# Samsung J600 et iSync



## CCharless (12 Octobre 2007)

Bonjour,
J'ai complétement flashé sur le Samsung J600.
Problème : il n'est pas dans la liste des téléphones compatibles avec iSync ni dans la liste des samsung compatibles avec Onsync.
Il n'est pas  non plus dans la liste des plugins samsung de NovaMedia.

J'ai parcouru les forums et apparement il y a moyen de faire fonctionner certains samsung non compatible en suivant cette méthode.  
Cela semble notamment fonctionner avec le Samsung E250 mais pas avec le U600 (ici).

Par contre personne ne parle du J600 dans les forums.
Quelqu'un a-t-il la chance de l'avoir ?
La méthode décrite fonctionne-t-elle ?
Sinon en existe-t-il une autre pour pouvoir synchroniser le carnet d'adresse avec le J600 ?

Merci.


----------



## CCharless (12 Octobre 2007)

Re-bonjour,​ 
Depuis hier j'ai repéré le LG KG800 qui présente (c'est le moins qu'on puisse dire) pas mal de similitude avec le Samsung J600.
Toujours la même question donc, mais pour les deux téléphones : 
Quelqu'un a-t-il déjà réussi à synchroniser son mac avec un des deux ?
Et si oui, comment ?
Merci d'avance.​


----------



## CCharless (13 Octobre 2007)

Et ben ?
Personne ici ne s'intéresse à ces deux superbes téléphones ?


----------



## bill clinton (13 Octobre 2007)

Si c'est du windows mobile dessus tu peux faire une synchro avec le logiciel Missing Sync... ca fait un an que ca marche pour mon samsung i320... Ical et les contacts... 

Voilou.`



Bill


----------



## CCharless (13 Octobre 2007)

Ben non, ils ne tournent pas sous windows mobile...
Personne ne possède un des deux ?


----------



## robinet :) (13 Décembre 2007)

Bonjour,

J'ai utilisé la methode cité par CCharles et j'ai réussi a faire reconnatre mon J600 par bluetooth, mais iSync ne le prend pas en charge.

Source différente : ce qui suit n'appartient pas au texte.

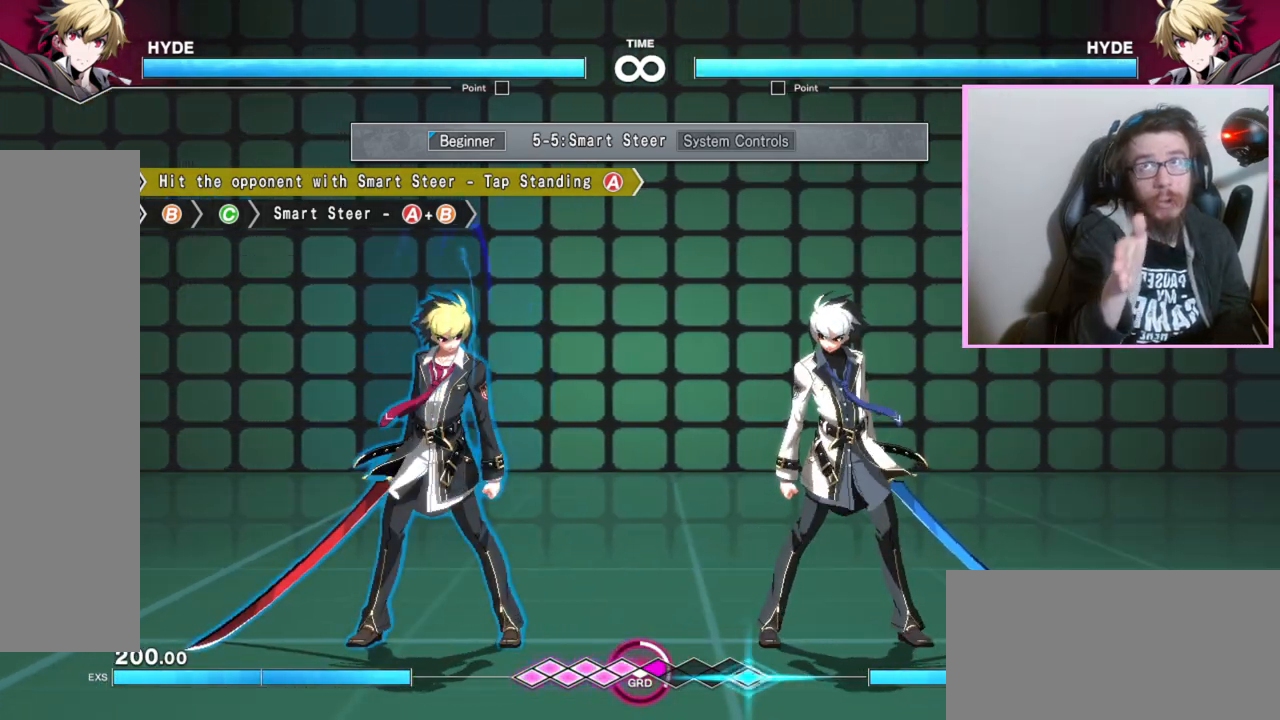
{"buttons": [], "events": []}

Donc, j'ai sais echanger des fichiers par bluetooth mais je ne sais pas synchroniser mon répertoire.

C'est déjà ça!


----------



## robinet :) (13 Décembre 2007)

Re-bonjour à tous

Voi-la après avoir tester cette methode en remplaçant des divers plugins disponibles dans iSync (sony ericsson, motorola), j'ai réussi a avoir la synchronisation, par bluetooth, avec le carnet d'adresses.

Le plugin utilisé comme base a été le samsung X820. J'ai essayé par le cable USB, mais je n'ai pas réussi.

Pour que ça marche bien, remplacez aussi X820 par J600 dans tous le fichiers plist. Normalement il y a que le info.plist à modifier.

Et pour faire jolie, j'ai egalement remplacé la petite photo du GSM X820 par une photo de mon J600 rose. J'ai appellé le fichier egalement "com.samsung.J600.tiff".

Bon, j'espère que vous seriez contents maintenant. Je l'ai reçu aujourd'hui et je voulait absolent réussir, vu que je suis têtue!!!



Seulement pour preciser. Si j'essaie d'ajouter mon appareil par iSync directement, cela ne marche pas. Par contre si je vais en bluetooth>configurer un appareil bluetooth, ça marche.

iSync synchronise seult les contacts enregistrés sur l'appareil et non ceux qui sont sur la carte SIM.


----------



## CCharless (13 Décembre 2007)

YYYesss !!!!
Excellente nouvelle nouvelle ça.
Je n'attendais que ça pour me l'acheter, ce J600 : une confirmation qu'on pouvait le synchroniser.
Merci pour l'info.


----------



## CCharless (1 Février 2008)

Maintenant que je suis sous Leopard, je vais me lancer dans l'achat de ce samsung.
Quelqu'un d'autre a-t-il essayé la méthode de robinet avec succès ?
robinet, toujours rien à signaler ?  ca marche toujours ?


----------